PROBLEM DETAILS:
Can you transcribe every line exactly and leave the pictures behind?

....................

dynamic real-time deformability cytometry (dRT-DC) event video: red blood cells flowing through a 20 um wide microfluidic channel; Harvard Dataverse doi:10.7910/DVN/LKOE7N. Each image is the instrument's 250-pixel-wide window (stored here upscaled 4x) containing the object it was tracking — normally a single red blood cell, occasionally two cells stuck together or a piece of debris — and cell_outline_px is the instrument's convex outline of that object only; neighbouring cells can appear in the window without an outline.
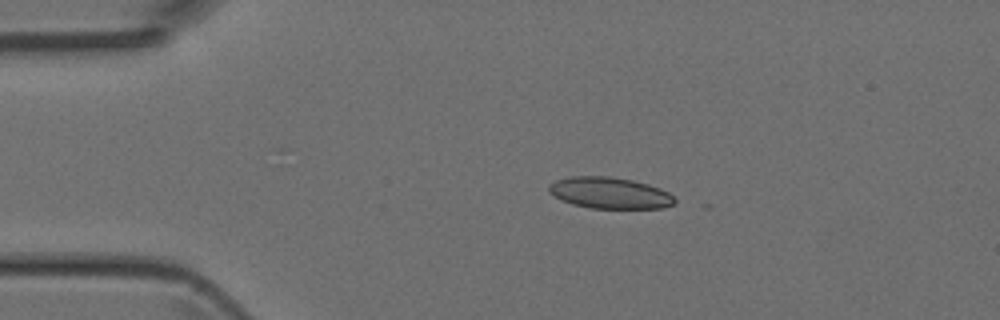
{"species": "Egyptian fruit bat (a non-hibernating species)", "species_latin": "Rousettus aegyptiacus", "temperature_condition": "room temperature", "stored_images_in_passage": 4, "camera_frame_rate_fps": 3000, "um_per_image_px": 0.085, "animal": {"sex": "female"}, "frame": {"image": 1, "passage_image": 2, "time_ms": 0.333, "image_size_px": [1000, 320], "cell_outline_px": [[676, 204], [664, 208], [588, 208], [572, 204], [560, 200], [548, 192], [548, 184], [556, 180], [572, 176], [608, 176], [632, 180], [648, 184], [660, 188], [668, 192], [676, 200]], "centroid_in_image_um": [51.81, 16.4], "position_along_channel_um": 33.2, "area_um2": 23.18}}
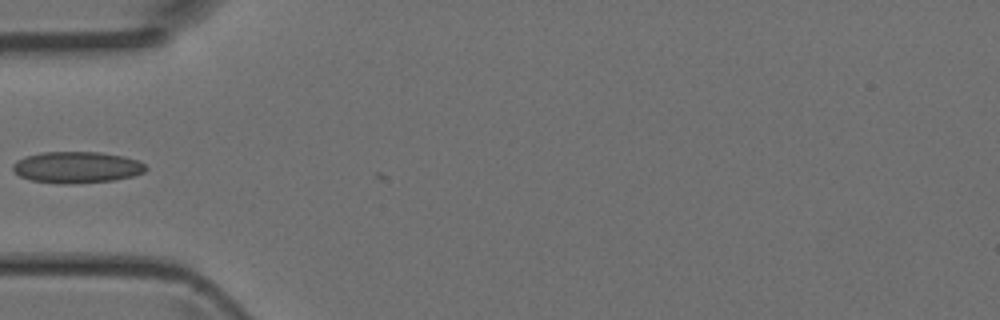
{"frame": {"image": 2, "passage_image": 4, "time_ms": 1.0, "image_size_px": [1000, 320], "cell_outline_px": [[148, 168], [144, 172], [132, 176], [112, 180], [72, 184], [60, 184], [32, 180], [20, 176], [12, 172], [12, 164], [16, 160], [24, 156], [40, 152], [100, 152], [124, 156], [140, 160]], "centroid_in_image_um": [6.5, 14.21], "position_along_channel_um": 78.5, "area_um2": 24.62}}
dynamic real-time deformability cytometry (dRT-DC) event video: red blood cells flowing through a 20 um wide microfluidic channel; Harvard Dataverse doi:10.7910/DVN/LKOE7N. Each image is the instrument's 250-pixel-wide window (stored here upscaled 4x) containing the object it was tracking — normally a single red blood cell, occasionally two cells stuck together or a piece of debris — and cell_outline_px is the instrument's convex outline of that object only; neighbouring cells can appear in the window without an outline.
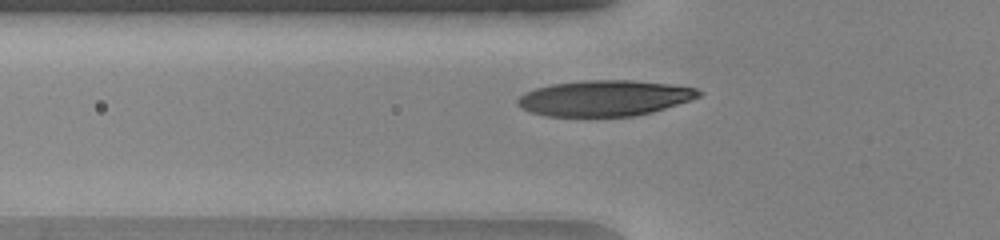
{"species": "human", "species_latin": "Homo sapiens", "temperature_condition": "warm", "stored_images_in_passage": 37, "camera_frame_rate_fps": 3000, "um_per_image_px": 0.085, "donor": {"sex": "female"}, "frame": {"image": 1, "passage_image": 12, "time_ms": 3.667, "image_size_px": [1000, 240], "cell_outline_px": [[704, 92], [700, 96], [692, 100], [652, 112], [636, 116], [548, 116], [528, 112], [520, 108], [516, 104], [516, 100], [524, 92], [536, 88], [552, 84], [580, 80], [632, 80], [668, 84], [696, 88]], "centroid_in_image_um": [51.37, 8.34], "position_along_channel_um": 74.4, "area_um2": 37.97}}
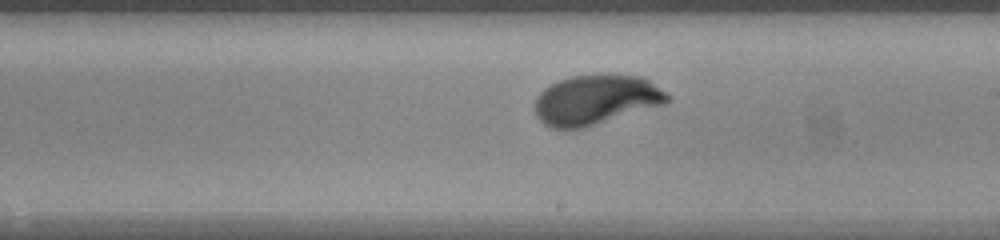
{"frame": {"image": 2, "passage_image": 24, "time_ms": 7.667, "image_size_px": [1000, 240], "cell_outline_px": [[672, 100], [664, 104], [584, 128], [552, 128], [544, 124], [536, 116], [536, 96], [544, 88], [568, 76], [596, 72], [604, 72], [644, 76], [672, 96]], "centroid_in_image_um": [50.7, 8.43], "position_along_channel_um": 238.3, "area_um2": 39.3}}
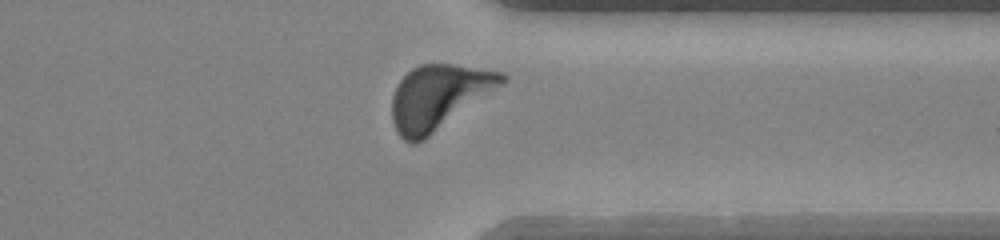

....................

SOLUTION:
dynamic real-time deformability cytometry (dRT-DC) event video: red blood cells flowing through a 20 um wide microfluidic channel; Harvard Dataverse doi:10.7910/DVN/LKOE7N. Each image is the instrument's 250-pixel-wide window (stored here upscaled 4x) containing the object it was tracking — normally a single red blood cell, occasionally two cells stuck together or a piece of debris — and cell_outline_px is the instrument's convex outline of that object only; neighbouring cells can appear in the window without an outline.
{"species": "Egyptian fruit bat (a non-hibernating species)", "species_latin": "Rousettus aegyptiacus", "temperature_condition": "room temperature", "stored_images_in_passage": 4, "camera_frame_rate_fps": 3000, "um_per_image_px": 0.085, "animal": {"sex": "female"}, "frame": {"image": 1, "passage_image": 2, "time_ms": 0.333, "image_size_px": [1000, 320], "cell_outline_px": [[676, 204], [664, 208], [588, 208], [572, 204], [560, 200], [548, 192], [548, 184], [556, 180], [572, 176], [608, 176], [632, 180], [648, 184], [660, 188], [668, 192], [676, 200]], "centroid_in_image_um": [51.81, 16.4], "position_along_channel_um": 33.2, "area_um2": 23.18}}
{"frame": {"image": 2, "passage_image": 4, "time_ms": 1.0, "image_size_px": [1000, 320], "cell_outline_px": [[148, 168], [144, 172], [132, 176], [112, 180], [72, 184], [60, 184], [32, 180], [20, 176], [12, 172], [12, 164], [16, 160], [24, 156], [40, 152], [100, 152], [124, 156], [140, 160]], "centroid_in_image_um": [6.5, 14.21], "position_along_channel_um": 78.5, "area_um2": 24.62}}
dynamic real-time deformability cytometry (dRT-DC) event video: red blood cells flowing through a 20 um wide microfluidic channel; Harvard Dataverse doi:10.7910/DVN/LKOE7N. Each image is the instrument's 250-pixel-wide window (stored here upscaled 4x) containing the object it was tracking — normally a single red blood cell, occasionally two cells stuck together or a piece of debris — and cell_outline_px is the instrument's convex outline of that object only; neighbouring cells can appear in the window without an outline.
{"species": "human", "species_latin": "Homo sapiens", "temperature_condition": "warm", "stored_images_in_passage": 37, "camera_frame_rate_fps": 3000, "um_per_image_px": 0.085, "donor": {"sex": "female"}, "frame": {"image": 1, "passage_image": 12, "time_ms": 3.667, "image_size_px": [1000, 240], "cell_outline_px": [[704, 92], [700, 96], [692, 100], [652, 112], [636, 116], [548, 116], [528, 112], [520, 108], [516, 104], [516, 100], [524, 92], [536, 88], [552, 84], [580, 80], [632, 80], [668, 84], [696, 88]], "centroid_in_image_um": [51.37, 8.34], "position_along_channel_um": 74.4, "area_um2": 37.97}}
{"frame": {"image": 2, "passage_image": 24, "time_ms": 7.667, "image_size_px": [1000, 240], "cell_outline_px": [[672, 100], [664, 104], [584, 128], [552, 128], [544, 124], [536, 116], [536, 96], [544, 88], [568, 76], [596, 72], [604, 72], [644, 76], [672, 96]], "centroid_in_image_um": [50.7, 8.43], "position_along_channel_um": 238.3, "area_um2": 39.3}}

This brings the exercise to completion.